But anyway, sorry to hear that W2HCYK, but thanks for sharing those stories. Cool to hear you jury rig too though lol, always cool to see creative overclocking things.

Also Shadow Fox and everyone else that is saying they're deleting system files, HOW??? I thought if the system was using that file you couldn't delete it, and even if it wasn't Windows would give you a restriction saying "system file, not deletable" or "not enough access priveleges" or something. Plus why would you go into the Windows folder to free up space? The only way I could think of you deleting that is if Windows was on a secondary hard drive or you were using DOS. I'm not 100% sure so I DO believe you guys, but I just though it wasn't possible to do.


----------



## wazzledoozle (Feb 8, 2006)

I had a mac a few years ago, I think running on OS 8. I dragged the hard drive into the trash can to see what would happen, it crashed and when I turned it on it wouldnt boot and had a lot of errors. Gave that POS to some charity.


----------



## infrared (Feb 8, 2006)

W2hCYK... That is some crazy bad luck...

The the cores of processors seriously come off that easy? 

hehe, they're some painful stories i'm sure!

LOL wazzledoozle!


----------



## MDK22 (Feb 8, 2006)

AMDCam  um yeah its possible very possible espeacially with the older versions of windows. My dad has done it with 95. I did it with 98, wanted to see if it would let me, Me been there done that nt and 2000 too. The only one that gives u a warning is xp and that is you have to go show these files the first time ur in there.
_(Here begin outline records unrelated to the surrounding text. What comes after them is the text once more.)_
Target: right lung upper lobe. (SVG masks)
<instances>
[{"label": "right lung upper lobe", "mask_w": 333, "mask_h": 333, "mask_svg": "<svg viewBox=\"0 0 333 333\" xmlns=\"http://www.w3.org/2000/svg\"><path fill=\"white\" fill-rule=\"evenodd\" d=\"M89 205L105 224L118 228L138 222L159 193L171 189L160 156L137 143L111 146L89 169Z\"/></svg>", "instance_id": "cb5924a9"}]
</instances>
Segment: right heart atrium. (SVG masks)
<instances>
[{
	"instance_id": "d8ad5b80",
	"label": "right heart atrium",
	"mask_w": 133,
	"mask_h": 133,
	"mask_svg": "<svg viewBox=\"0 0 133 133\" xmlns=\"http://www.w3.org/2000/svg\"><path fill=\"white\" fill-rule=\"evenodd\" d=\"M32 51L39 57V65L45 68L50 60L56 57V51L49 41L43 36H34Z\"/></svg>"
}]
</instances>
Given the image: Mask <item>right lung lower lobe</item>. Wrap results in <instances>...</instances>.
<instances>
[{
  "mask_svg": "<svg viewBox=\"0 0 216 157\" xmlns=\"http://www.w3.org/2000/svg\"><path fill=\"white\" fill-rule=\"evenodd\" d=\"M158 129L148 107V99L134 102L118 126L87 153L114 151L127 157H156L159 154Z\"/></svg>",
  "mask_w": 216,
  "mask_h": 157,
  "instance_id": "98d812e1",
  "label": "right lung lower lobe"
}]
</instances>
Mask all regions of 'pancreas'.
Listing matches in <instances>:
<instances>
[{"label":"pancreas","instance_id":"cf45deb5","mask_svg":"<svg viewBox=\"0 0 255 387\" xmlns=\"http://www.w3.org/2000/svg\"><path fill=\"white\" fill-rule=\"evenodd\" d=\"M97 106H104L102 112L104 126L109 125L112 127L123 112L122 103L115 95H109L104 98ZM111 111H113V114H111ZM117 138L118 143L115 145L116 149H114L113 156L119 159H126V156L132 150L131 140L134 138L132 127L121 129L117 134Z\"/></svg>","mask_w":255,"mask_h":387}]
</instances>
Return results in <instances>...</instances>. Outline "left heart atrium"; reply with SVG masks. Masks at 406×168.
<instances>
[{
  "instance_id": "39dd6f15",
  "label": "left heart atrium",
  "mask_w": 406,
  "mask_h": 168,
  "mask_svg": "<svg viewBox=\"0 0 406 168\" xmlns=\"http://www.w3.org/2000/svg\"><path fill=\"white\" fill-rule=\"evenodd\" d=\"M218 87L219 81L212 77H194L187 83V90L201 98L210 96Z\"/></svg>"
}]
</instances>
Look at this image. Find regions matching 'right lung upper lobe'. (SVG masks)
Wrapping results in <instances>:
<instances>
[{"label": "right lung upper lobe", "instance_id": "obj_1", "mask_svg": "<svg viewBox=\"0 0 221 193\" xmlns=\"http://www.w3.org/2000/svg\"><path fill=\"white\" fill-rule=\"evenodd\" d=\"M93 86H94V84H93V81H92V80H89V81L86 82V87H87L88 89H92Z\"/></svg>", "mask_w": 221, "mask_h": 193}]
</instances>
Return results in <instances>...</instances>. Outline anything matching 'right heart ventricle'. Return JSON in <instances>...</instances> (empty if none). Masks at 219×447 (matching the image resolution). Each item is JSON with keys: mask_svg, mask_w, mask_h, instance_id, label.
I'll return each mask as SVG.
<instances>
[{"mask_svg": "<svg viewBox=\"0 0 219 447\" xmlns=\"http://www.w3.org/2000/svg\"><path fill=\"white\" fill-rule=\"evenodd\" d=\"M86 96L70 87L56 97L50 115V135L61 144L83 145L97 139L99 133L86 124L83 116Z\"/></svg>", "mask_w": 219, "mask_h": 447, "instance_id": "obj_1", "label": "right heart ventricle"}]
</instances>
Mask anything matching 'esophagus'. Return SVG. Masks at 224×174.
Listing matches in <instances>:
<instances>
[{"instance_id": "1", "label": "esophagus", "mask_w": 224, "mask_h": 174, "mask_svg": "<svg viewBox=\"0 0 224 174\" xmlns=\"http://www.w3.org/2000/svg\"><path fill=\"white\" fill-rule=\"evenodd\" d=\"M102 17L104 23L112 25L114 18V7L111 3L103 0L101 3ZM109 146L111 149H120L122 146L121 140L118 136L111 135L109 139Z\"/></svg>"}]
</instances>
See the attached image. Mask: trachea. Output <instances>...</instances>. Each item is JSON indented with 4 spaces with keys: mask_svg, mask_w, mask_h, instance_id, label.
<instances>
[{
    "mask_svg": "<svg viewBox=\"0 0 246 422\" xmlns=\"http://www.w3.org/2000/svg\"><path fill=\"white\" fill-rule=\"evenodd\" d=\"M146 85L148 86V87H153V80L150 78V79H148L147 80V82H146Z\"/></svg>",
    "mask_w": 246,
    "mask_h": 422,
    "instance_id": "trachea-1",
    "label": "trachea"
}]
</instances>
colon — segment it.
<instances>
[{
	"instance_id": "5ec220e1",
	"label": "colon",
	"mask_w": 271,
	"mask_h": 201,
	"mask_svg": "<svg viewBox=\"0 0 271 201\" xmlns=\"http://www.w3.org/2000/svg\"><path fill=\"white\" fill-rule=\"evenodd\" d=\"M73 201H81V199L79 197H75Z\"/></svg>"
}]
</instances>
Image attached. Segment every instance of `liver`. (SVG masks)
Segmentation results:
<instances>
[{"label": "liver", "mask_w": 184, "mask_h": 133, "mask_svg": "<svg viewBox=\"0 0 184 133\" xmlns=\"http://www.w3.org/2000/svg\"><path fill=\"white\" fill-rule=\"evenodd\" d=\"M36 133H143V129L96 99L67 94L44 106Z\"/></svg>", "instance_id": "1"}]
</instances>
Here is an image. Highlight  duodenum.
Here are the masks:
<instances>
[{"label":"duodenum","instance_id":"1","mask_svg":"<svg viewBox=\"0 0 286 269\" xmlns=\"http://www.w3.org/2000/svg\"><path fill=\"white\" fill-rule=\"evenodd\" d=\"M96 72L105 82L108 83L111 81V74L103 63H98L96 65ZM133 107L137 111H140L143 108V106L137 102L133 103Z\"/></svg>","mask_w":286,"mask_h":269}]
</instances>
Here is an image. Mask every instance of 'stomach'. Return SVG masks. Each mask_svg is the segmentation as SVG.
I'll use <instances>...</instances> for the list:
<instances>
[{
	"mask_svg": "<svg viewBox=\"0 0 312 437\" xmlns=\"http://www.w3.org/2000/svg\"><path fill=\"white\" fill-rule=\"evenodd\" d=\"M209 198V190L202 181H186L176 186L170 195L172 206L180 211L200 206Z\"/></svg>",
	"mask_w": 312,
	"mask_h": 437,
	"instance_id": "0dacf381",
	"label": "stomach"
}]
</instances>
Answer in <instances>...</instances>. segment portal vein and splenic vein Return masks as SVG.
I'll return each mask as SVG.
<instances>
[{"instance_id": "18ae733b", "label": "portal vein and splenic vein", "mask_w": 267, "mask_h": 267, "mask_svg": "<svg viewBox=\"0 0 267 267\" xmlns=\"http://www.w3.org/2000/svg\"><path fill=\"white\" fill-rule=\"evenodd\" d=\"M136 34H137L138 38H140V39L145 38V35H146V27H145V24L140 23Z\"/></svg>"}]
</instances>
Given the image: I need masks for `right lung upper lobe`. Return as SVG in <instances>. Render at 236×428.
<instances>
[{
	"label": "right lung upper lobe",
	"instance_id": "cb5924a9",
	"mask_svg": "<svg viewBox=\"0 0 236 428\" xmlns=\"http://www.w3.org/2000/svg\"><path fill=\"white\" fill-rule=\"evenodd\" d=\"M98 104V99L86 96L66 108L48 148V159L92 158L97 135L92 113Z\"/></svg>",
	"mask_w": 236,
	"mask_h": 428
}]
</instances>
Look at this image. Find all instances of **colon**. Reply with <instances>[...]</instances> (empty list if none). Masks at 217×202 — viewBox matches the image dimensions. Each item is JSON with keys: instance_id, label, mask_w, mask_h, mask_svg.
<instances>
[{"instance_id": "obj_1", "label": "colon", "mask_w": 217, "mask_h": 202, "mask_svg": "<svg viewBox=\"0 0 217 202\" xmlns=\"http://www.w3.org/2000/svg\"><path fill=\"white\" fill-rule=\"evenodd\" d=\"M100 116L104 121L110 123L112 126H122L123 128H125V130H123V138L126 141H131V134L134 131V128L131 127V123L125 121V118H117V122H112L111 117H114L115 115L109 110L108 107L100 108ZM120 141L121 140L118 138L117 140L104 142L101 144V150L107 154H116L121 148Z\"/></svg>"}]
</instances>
Otherwise you can still delete it lol.

The only time you get the error insufficent privligies is when someone smart ie not microsoft set  it up that way and u are not an administrator.

I just find it funny loggin in as system on windows ohh my can u mess so many things up so easy lol. Havent been there but seen it done by 2 ppl both of um crashed there computers very badly one had to reformat lol and i told him he shouldnt do that. I am going to try it eventualy this year lol.

I only have 2 real horror stories that are ones of my own. The first one was when i helped my computer teacher by swapping his vid card to a higher one. I put the higher one in it didnt work it was incompatible. So i put the old one in and i must have fried it with static electricity lol didnt work after that.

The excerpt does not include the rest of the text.